CVC has become an emerging player in rugby. It secured a 27 per cent share in Premiership Rugby for £230million last December and is close to extending that sphere of commercial involvement with a similar arrangement with Pro14 worth in the region of £115million.
This push towards extending its frontiers of influence is likely to have been done with a view to bundling up all the spheres of involvement into a new television deal that could be sold to the highest bidder.
Such a package could see part of the Six Nations championship, a blue-chip package, taken off terrestrial TV and broadcast instead on satellite outlets.

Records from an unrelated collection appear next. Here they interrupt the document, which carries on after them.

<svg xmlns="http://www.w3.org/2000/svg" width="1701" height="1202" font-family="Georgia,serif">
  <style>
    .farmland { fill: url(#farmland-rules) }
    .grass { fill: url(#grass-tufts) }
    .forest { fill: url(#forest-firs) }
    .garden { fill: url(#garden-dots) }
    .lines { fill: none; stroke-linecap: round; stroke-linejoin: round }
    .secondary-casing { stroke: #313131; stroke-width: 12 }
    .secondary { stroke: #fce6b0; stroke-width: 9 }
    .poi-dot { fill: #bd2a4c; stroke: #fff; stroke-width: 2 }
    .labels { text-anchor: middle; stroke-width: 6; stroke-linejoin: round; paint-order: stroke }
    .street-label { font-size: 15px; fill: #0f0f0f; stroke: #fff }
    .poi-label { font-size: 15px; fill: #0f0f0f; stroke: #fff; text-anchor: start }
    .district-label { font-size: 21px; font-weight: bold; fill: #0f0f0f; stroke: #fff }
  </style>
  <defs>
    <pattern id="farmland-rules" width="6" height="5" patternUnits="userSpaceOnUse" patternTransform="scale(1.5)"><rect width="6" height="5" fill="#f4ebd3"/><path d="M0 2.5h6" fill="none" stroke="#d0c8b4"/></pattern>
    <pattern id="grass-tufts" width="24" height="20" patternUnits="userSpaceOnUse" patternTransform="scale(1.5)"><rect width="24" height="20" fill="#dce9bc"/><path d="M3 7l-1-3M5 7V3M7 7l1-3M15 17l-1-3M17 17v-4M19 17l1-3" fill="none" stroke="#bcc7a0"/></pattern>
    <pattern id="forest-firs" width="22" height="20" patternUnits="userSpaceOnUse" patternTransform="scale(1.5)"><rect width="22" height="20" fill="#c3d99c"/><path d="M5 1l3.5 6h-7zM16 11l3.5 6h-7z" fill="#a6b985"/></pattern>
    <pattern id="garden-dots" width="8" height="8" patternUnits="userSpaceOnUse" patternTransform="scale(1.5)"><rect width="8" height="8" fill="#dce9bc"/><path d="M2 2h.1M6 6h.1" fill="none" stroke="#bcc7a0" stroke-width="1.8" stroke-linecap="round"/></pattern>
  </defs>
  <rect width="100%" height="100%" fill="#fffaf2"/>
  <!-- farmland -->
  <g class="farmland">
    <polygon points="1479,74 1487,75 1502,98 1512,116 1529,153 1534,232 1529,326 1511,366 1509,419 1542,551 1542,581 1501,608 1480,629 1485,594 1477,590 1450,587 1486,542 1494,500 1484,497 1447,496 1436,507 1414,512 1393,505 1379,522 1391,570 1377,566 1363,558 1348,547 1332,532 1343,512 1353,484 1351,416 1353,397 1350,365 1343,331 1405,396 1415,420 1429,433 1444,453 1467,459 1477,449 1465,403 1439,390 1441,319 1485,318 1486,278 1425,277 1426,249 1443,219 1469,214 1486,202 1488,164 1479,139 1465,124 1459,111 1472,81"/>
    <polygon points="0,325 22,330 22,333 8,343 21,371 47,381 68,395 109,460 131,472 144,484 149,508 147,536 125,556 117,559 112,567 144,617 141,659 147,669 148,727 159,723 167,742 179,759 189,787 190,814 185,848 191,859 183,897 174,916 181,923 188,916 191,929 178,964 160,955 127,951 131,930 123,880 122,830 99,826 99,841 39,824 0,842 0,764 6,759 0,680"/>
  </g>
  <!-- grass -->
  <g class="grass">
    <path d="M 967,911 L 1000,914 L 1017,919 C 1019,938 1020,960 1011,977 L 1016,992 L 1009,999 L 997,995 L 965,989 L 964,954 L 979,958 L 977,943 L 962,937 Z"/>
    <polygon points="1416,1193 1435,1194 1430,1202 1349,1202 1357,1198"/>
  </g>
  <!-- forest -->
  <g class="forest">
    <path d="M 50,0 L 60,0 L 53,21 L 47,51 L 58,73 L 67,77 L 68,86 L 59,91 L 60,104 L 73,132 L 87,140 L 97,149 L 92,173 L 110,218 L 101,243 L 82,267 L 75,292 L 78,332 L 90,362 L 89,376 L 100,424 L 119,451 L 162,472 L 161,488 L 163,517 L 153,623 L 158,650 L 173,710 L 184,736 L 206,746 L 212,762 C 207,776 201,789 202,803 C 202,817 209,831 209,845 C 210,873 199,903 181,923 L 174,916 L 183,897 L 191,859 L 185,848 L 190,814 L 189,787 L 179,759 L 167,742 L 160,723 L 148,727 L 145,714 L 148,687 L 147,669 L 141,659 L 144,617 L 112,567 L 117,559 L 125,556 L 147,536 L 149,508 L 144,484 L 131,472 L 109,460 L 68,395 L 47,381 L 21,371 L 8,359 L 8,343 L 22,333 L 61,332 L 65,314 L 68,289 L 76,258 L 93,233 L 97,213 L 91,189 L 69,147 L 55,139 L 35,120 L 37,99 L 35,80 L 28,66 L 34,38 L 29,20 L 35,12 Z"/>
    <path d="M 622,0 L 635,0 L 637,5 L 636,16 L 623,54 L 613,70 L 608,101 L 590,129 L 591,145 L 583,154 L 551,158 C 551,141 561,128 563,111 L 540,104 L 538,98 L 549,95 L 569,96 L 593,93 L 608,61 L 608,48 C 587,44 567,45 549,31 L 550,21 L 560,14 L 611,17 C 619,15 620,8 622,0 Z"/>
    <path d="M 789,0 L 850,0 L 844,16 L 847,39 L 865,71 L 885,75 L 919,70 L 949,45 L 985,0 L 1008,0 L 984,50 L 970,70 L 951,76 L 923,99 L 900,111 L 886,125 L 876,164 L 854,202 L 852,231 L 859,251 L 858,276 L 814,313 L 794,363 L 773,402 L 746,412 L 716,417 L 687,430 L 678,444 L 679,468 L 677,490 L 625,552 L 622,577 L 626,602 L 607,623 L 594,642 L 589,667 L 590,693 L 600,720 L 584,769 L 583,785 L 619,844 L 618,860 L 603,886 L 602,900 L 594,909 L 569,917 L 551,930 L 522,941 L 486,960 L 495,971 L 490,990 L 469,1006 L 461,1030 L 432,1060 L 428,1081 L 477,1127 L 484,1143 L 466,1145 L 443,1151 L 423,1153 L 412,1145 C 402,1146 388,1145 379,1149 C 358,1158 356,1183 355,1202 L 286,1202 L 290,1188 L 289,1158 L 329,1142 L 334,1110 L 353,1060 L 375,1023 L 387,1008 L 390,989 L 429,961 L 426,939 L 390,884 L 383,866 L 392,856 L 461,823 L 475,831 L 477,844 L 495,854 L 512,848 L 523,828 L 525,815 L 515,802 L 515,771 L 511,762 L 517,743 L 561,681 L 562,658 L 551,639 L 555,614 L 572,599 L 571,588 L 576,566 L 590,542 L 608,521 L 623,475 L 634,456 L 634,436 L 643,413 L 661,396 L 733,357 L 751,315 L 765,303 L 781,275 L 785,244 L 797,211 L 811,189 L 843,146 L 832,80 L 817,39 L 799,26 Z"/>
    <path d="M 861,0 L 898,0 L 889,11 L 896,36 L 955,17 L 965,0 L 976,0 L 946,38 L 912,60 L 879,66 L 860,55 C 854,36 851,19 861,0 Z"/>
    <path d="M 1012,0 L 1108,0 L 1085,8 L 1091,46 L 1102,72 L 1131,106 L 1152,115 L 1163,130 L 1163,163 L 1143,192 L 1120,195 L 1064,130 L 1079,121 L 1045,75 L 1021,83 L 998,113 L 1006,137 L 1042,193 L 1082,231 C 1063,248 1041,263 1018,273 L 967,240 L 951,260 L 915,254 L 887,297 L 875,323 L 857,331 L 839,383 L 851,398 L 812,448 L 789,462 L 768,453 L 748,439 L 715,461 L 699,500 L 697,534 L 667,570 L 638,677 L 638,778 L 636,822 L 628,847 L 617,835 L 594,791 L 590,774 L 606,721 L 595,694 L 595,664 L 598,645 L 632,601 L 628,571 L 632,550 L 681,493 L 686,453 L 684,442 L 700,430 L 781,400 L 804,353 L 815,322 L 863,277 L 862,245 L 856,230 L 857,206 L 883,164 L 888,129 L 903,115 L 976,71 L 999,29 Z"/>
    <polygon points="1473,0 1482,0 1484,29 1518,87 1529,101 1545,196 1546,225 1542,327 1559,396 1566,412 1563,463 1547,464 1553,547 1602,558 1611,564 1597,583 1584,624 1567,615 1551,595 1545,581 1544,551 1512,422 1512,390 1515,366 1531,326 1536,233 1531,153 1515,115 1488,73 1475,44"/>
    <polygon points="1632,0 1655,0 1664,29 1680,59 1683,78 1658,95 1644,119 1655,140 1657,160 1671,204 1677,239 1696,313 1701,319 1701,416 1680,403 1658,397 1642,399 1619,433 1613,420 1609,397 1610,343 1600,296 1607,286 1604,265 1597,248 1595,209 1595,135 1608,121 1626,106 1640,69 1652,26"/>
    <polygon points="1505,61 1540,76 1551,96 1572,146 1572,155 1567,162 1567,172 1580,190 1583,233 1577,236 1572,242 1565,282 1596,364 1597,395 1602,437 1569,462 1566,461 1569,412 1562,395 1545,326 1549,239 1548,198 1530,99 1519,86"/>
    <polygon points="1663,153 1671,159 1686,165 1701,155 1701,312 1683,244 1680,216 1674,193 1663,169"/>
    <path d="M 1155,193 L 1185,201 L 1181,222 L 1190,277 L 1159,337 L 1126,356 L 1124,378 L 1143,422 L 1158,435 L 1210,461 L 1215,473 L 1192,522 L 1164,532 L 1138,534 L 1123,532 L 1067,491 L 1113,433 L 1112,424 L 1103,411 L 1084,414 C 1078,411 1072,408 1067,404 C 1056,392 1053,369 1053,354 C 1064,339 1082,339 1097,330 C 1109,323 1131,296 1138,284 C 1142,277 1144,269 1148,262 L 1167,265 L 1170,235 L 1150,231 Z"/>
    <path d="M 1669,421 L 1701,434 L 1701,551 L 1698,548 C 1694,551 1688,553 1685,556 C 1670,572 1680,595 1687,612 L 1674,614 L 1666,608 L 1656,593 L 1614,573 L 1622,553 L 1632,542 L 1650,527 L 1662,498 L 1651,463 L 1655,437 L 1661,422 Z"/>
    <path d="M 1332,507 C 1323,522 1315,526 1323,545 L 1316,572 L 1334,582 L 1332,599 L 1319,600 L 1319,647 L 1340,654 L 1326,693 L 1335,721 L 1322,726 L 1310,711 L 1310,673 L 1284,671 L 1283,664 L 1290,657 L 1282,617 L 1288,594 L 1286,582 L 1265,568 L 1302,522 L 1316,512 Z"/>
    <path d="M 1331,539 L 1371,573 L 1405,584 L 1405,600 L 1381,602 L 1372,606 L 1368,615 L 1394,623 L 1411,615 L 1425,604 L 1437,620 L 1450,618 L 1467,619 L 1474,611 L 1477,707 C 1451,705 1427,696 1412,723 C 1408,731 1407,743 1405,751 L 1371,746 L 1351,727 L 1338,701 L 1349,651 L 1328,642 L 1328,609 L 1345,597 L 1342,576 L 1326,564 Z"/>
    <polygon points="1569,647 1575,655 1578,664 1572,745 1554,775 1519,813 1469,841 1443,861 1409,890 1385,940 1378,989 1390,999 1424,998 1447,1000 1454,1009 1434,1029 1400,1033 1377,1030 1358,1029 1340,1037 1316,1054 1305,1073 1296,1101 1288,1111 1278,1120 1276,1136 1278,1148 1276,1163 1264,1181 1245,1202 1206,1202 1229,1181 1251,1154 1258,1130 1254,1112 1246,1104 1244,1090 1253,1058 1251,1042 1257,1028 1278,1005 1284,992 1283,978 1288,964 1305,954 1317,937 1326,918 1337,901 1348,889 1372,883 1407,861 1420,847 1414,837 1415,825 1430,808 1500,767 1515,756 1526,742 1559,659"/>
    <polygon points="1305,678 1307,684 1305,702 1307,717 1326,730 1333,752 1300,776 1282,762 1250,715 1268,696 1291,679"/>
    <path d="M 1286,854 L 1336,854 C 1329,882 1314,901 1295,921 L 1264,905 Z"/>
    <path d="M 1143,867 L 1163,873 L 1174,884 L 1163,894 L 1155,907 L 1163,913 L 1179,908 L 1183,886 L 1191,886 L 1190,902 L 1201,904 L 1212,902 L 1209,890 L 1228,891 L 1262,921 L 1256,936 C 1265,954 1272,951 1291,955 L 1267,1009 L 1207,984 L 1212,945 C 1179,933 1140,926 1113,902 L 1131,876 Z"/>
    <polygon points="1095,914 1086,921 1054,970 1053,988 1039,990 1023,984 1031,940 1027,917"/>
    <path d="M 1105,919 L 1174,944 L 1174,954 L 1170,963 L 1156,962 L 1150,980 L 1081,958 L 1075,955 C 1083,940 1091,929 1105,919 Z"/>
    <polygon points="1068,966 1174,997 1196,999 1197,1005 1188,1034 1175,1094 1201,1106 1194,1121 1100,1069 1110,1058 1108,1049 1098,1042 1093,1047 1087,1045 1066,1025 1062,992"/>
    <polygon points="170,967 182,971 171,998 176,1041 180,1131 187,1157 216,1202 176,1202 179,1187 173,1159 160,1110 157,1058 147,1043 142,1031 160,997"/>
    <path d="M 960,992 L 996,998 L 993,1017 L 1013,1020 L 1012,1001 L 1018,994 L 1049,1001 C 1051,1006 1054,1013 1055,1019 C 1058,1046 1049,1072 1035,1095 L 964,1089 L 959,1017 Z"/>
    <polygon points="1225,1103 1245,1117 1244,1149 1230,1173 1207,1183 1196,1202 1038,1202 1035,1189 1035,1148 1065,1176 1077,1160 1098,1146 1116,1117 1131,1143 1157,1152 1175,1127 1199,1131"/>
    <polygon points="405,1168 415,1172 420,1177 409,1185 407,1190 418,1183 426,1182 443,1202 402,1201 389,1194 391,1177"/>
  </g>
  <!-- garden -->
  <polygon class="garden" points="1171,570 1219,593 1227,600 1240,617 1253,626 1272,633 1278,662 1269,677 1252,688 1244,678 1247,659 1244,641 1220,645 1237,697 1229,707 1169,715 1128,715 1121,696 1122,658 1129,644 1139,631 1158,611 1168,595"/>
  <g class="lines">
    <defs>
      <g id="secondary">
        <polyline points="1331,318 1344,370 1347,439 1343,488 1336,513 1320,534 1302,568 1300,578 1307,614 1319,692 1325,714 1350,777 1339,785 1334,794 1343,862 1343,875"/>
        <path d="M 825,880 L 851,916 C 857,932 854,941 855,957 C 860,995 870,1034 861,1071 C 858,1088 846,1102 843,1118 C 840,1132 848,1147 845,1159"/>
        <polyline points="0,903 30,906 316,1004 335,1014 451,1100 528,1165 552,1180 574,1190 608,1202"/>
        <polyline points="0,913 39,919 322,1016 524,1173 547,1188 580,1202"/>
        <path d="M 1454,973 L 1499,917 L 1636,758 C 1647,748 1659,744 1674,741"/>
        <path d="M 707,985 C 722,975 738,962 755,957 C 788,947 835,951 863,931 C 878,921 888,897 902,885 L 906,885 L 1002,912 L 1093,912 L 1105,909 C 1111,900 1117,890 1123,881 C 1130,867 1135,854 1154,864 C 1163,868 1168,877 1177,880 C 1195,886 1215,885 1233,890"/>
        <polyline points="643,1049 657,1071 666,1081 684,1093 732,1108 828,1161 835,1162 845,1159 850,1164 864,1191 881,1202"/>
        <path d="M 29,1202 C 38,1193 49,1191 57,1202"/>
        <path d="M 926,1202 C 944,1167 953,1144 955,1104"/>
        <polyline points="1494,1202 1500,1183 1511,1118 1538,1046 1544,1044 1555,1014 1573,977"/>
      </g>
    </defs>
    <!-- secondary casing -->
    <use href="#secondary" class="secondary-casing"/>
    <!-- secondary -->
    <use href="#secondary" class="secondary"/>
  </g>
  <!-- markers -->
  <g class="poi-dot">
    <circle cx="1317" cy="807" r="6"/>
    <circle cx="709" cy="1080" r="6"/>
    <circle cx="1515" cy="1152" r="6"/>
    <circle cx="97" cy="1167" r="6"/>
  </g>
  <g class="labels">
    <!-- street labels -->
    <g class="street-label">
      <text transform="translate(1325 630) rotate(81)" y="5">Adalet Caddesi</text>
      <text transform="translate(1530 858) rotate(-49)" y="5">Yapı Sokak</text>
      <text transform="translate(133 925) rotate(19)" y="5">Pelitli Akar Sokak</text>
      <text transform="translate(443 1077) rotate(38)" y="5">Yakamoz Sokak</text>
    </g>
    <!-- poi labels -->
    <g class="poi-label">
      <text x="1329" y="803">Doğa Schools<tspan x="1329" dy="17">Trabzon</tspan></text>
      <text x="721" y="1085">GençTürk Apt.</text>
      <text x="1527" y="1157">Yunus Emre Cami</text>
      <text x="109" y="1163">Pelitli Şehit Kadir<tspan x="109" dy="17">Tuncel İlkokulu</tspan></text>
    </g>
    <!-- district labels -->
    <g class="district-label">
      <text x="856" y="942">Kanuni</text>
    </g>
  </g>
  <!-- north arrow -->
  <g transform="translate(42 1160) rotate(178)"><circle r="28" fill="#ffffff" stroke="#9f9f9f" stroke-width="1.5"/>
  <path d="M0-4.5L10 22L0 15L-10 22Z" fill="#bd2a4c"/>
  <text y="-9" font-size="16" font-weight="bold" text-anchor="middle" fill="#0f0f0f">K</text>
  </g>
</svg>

The fact that the Six Nations is on terrestrial television brings the sport enormous exposure each year with peak viewing figures in the region of 9million.
Likewise, the World Cup will see all 48 matches shown on ITV. The current television deal for the Six Nations is a split between ITV and BBC. It runs out in two years’ time.
The battle for control of the sport is a monetary one in essence with the far richer unions in the northern hemisphere now able to manoeuvre themselves into a position where they hold the whip hand due to its well-stocked coffers.
That disparity is already in play, with the major unions of New Zealand, Australia and South Africa forced to put a finger in the dyke to try to retain their players and prevent them from signing big deals with clubs in England and France.
World Rugby has long been aware of the brawn-drain to the north and the knock-on effect on those countries, which is why it set in motion its own project to secure funding ring-fence its authority.
As CVC’S moves became both clearer and more pronounced, World Rugby was able to put a counterproposal on the table in March that projected that a Nations Championship would yield £5billion for all its 123 member unions over a 12-year period.
The competitive aim was to have effectively a league system between the top-10 ranked sides each year. World Rugby did have discussions with CVC at one point but was not prepared to cede control.
“We had another alternative on the table when we were looking at investment in the global game and how we could take the global game forward,” said Gosper.
“We generated the possibility of high funding.
‘‘The Six Nations have decided to take another route. The other deal has been shrouded so we can’t really comment at this stage whether it’s good or bad.
“It’s important we understand from CVC exactly what their medium to long-term plans are and then we can react.”